Tuesday, November 1, 2011

Allysha C. Robinson, MPH , Bloomberg School of Public Health, Dept. of Health, Behavior, Society, Johns Hopkins University, Baltimore, MD
Khanh Nghiem, MS , Department of Psychology, University of Florida, Gainesville, FL
Carolyn M. Tucker, PhD , Department of Psychology, University of Florida, Gainesville, FL
African Americans have higher rates of obesity and hypertension than all other races (CDC, 2009). Faith-based initiatives are purported to reduce such health disparities through community partnership (Hoyo et al., 2004).

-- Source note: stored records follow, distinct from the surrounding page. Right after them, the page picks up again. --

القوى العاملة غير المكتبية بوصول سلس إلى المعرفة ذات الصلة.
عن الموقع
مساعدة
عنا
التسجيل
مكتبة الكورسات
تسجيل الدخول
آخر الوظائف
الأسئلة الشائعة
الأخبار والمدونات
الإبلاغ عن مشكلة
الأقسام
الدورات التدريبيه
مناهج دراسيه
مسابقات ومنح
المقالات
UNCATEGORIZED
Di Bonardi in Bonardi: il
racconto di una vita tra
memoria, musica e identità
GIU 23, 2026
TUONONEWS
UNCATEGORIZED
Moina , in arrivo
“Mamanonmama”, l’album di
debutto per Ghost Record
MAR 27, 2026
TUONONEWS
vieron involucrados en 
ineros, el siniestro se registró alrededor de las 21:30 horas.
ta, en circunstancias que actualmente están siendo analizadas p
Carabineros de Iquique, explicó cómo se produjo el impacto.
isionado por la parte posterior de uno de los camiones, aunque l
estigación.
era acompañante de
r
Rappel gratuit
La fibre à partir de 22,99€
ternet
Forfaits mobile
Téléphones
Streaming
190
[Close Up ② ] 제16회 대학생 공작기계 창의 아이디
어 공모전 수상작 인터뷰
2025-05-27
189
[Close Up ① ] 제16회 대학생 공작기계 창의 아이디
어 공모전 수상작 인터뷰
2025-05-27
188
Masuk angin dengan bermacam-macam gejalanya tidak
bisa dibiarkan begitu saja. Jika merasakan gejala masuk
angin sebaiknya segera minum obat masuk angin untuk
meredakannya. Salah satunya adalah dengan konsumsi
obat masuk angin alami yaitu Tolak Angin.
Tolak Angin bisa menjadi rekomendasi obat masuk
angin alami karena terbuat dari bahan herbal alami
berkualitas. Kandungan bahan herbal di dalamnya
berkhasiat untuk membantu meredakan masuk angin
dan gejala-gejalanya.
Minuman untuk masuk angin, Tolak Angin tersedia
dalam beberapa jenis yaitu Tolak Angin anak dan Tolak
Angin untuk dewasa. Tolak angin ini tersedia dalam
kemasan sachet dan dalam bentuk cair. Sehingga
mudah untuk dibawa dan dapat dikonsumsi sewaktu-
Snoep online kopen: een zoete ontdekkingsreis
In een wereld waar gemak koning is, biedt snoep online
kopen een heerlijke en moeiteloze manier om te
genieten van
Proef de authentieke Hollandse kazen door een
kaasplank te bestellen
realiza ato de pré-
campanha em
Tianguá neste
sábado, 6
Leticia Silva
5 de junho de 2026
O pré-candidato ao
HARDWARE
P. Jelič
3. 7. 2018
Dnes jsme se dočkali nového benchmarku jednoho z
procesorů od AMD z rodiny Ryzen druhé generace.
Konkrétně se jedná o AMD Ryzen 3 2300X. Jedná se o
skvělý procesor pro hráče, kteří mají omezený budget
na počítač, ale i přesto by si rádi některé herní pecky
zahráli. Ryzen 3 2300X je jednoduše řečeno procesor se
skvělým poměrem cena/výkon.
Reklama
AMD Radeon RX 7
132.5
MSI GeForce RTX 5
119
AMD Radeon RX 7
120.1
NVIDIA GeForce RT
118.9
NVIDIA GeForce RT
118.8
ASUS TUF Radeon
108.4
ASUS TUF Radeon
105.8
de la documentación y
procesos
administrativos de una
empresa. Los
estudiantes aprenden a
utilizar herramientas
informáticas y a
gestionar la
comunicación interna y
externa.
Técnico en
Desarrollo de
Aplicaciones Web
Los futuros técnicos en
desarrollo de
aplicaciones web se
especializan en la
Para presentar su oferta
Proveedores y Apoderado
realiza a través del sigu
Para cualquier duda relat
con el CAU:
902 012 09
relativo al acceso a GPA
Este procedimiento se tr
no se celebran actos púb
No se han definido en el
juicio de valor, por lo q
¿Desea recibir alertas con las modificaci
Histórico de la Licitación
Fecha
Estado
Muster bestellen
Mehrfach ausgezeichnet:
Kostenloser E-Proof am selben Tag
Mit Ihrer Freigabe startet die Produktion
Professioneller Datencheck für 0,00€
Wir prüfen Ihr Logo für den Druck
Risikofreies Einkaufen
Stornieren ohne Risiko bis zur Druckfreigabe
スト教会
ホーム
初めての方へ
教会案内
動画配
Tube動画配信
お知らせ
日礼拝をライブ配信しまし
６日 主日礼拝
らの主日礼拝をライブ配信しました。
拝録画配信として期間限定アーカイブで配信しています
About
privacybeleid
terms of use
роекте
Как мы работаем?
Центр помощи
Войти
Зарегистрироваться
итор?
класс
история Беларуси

The proposed study identifies individual and congregation level predictors of engagement in health promotion. This study is part of a larger church-partnered health promotion program designed to reduce obesity and hypertension in the African American community via health education. Participants were pastors and church leaders (N=57) from twelve churches, who enrolled in the larger program as “health empowerment coaches” for their congregations. Participants completed measures of spirituality, religiousness, and health promoting behaviors. Focus groups identified participants' motivators and barriers for their engagement in health promoting behaviors, and for their roles as health empowerment coaches for their churches. Statistically significant correlations were found between daily spiritual experiences and physical activity (R2 = .298, p<.05); daily spiritual experiences and interpersonal relations (R2 = .298, p<.05); daily spiritual experiences and health responsibility (R2 = .397, p<.01); and health responsibility and forgiveness (R2 = .455, p<.01). Time commitment, cultural norms, and motivation were identified as barriers to engagement. Motivators included serving as community/congregation role models, and maintaining the body as a temple. Subsequent analyses will determine if these relationships between spirituality and engagement in health promotion predict reductions in blood pressure and BMI, and long-term maintenance of the program among participating churches. This study and its corollaries have important implications for faith-based initiatives aimed at reducing health disparities in the African American community.

Learning Areas:
Assessment of individual and community needs for health education
Chronic disease management and prevention
Diversity and culture
Planning of health education strategies, interventions, and programs
Public health or related research
Social and behavioral sciences

Learning Objectives:
-Evaluate associations between dimensions of spirituality, religiousness, and engagement in health promoting behaviors -Identify individual and congregation level predictors of engagement in a church-partnered health promotion program

Keywords: African American, Faith Community

Presenting author's disclosure statement:

Qualified on the content I am responsible for because: I planned, implemented, and evaluated research on community-based interventions and culturally sensitive health care. I have also taught research methodology at a major research institution, have completed an M.P.H, and am pursuing a Ph.D. in Public Health and Social/Behavioral Sciences.
Any relevant financial relationships? No

I agree to comply with the American Public Health Association Conflict of Interest and Commercial Support Guidelines, and to disclose to the participants any off-label or experimental uses of a commercial product or service discussed in my presentation.